We use the notation $\mathbb N^{\gt 0} = \{1,2,\dots,n,\dots\}$.
If $m,n \in \mathbb N^{\gt 0}$ we can always apply Euclidean division to get a quotient - if $m \ge n$ we can call $m$ the dividend and $n$ the divisor, and if $m \lt n$ we can call $n$ the dividend and $m$ the divisor. This is a commutative binary operation, $\mathsf {EC}(m,n)$.
Examples: $\mathsf {EC}(3,5) = 1$,$\;\mathsf {EC}(11,11) = 1$ and $\mathsf {EC}(2,7) = 3$.
A mapping $f: \mathbb N^{\gt 0} \to \mathbb N^{\gt 0} $ is said to have $+\infty$ as a limit if for every $M \in \mathbb N^{\gt 0}$ there exist $N \in \mathbb N^{\gt 0}$ such that for every $n \ge N$ the image $f(n)$ is greater than or equal to $M$.
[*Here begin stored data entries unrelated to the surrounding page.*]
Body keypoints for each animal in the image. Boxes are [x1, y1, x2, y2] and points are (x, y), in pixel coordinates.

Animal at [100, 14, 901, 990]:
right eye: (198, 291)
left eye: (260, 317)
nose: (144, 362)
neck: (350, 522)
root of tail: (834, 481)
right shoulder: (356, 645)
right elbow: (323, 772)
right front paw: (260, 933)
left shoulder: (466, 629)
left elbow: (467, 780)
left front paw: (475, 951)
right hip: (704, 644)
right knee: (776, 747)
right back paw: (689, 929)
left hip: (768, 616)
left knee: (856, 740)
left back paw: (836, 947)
Let $f$ and $g$ both have $+\infty$ as a limit. We can define other mappings for each $k \in \mathbb N^{\gt 0}$,
$\tag 1 k \times \mathsf {EC}(f,g): \; n \mapsto \text{Max}[\;\mathsf {EC}(kf(n),g(n)),\,\mathsf {EC}(f(n),kg(n))\;]$
Definition: Two mappings $f$ and $g$ are said to approach $+\infty$ at the same rate if for every $k \in \mathbb N^{\gt 0}$, $k \times \mathsf {EC}(f,g)$ is eventually constant and equal to $k$.
Example: $f(n) = n^2 + 100n + 10000$ and $g(n) = n^2$ approach $+\infty$ at the same rate.
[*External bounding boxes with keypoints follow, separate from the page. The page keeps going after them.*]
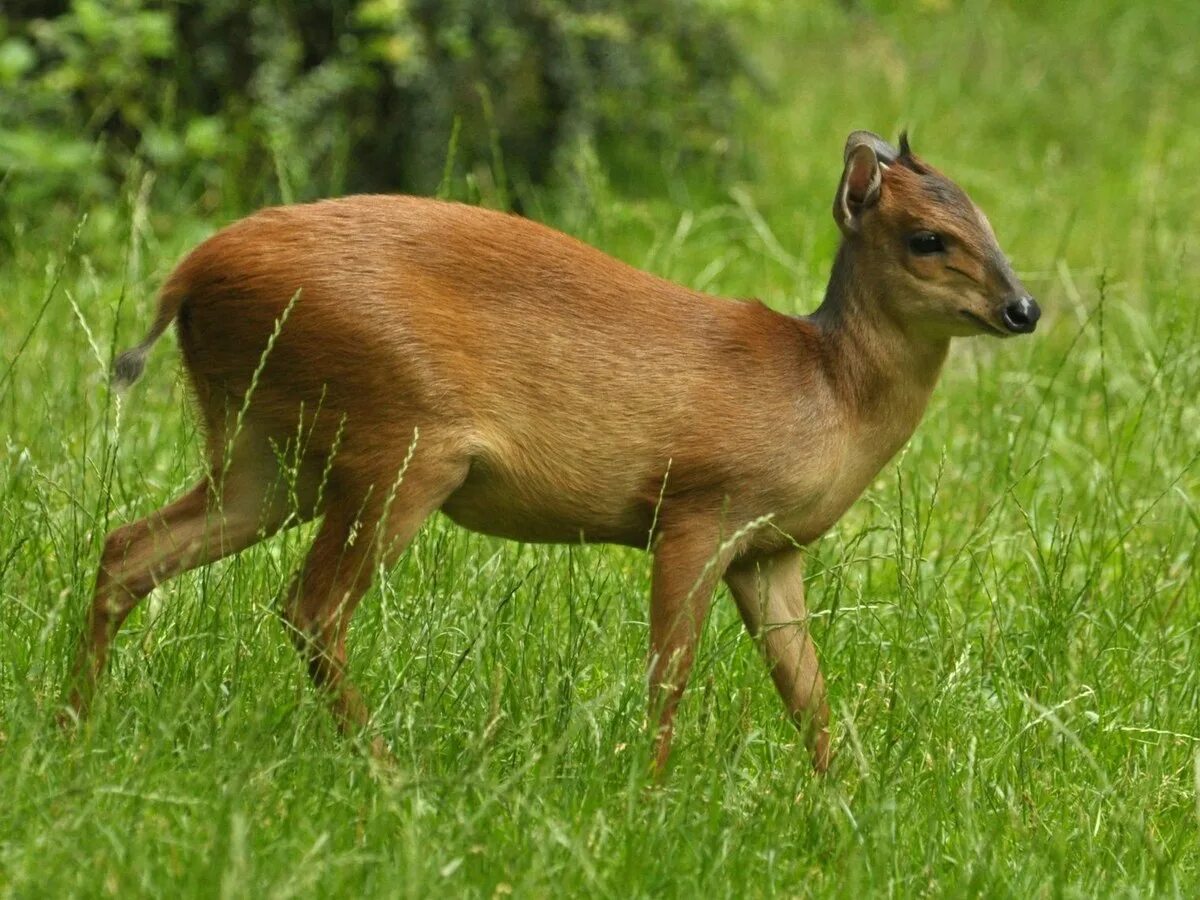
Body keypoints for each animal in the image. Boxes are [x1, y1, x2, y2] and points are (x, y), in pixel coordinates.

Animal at [63, 132, 1041, 777]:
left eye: (989, 221)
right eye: (928, 239)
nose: (1023, 307)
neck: (822, 388)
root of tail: (188, 277)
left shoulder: (770, 551)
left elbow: (808, 690)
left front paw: (842, 795)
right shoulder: (696, 508)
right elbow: (669, 674)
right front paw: (652, 795)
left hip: (268, 451)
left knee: (130, 547)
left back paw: (71, 724)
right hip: (399, 442)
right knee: (308, 607)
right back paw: (392, 771)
Question 1: Did this concept appear in Greek_mathematics or, for that matter, have these definitions ever been used in the mathematical literature?
I find it interesting that we can get the concept of a limit at a foundational level - our universe of discourse is restricted to only the natural numbers.
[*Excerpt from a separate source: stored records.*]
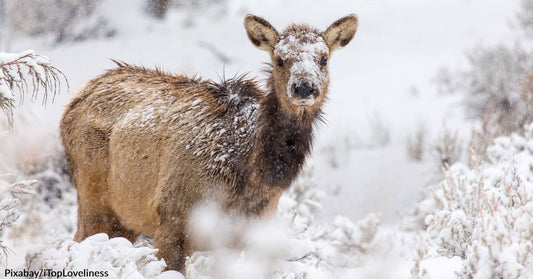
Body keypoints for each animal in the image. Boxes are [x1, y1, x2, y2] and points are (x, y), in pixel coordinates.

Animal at [59, 13, 358, 272]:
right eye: (280, 59)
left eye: (323, 58)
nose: (304, 87)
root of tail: (76, 98)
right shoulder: (171, 219)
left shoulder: (247, 233)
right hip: (93, 197)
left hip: (125, 218)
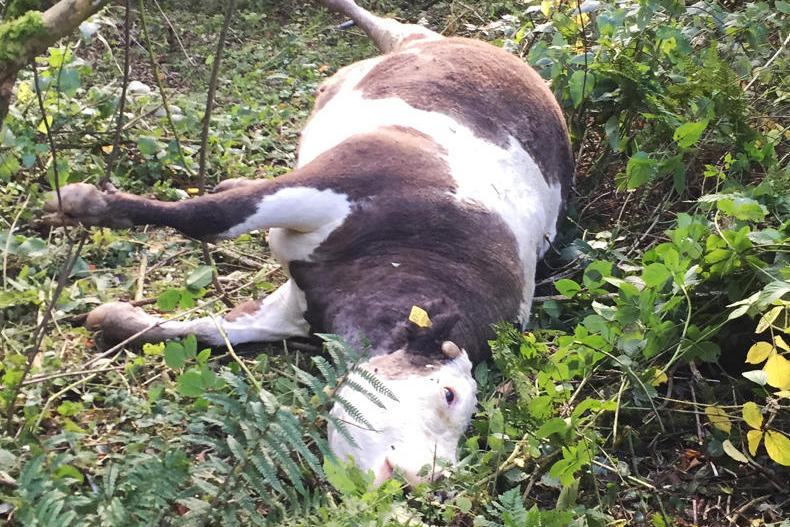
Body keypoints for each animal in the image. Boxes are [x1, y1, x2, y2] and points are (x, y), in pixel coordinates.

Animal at [44, 0, 573, 485]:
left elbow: (207, 332)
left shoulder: (300, 306)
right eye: (448, 395)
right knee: (383, 20)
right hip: (407, 44)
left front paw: (115, 318)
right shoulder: (343, 176)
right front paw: (86, 202)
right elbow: (213, 220)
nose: (429, 477)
Question 2: Are there known results in mathematics that can be developed and expressed (perhaps in a watered down fashion) from this primitive platform?
Yes, this is a very important and well-understood notion.
Your definition is more concisely written as $$\lim_{n\rightarrow\infty}{f(n)\over g(n)}=1,$$ which in turn is generally abbreviated "$f\sim g$." Here I'm taking the limit over naturals, so $f$ and $g$ are understood as functions with domain $\mathbb{N}$; we can just as easily define $\sim$ for functions on the rationals, reals, complexes, or etc. Some basic properties are described here, and you may also be interested in other varieties of asymptotic comparison.
As to its history, I'm unaware of any treatment of growth rates in "ancient" mathematics, Greek or otherwise - so far as I know, the earliest such investigations occurred in the $1800$s in the context of analytic number theory (e.g. the prime number theorem is a result in asymptotic analysis) - but it's hard to prove a negative, and I could very easily be wrong.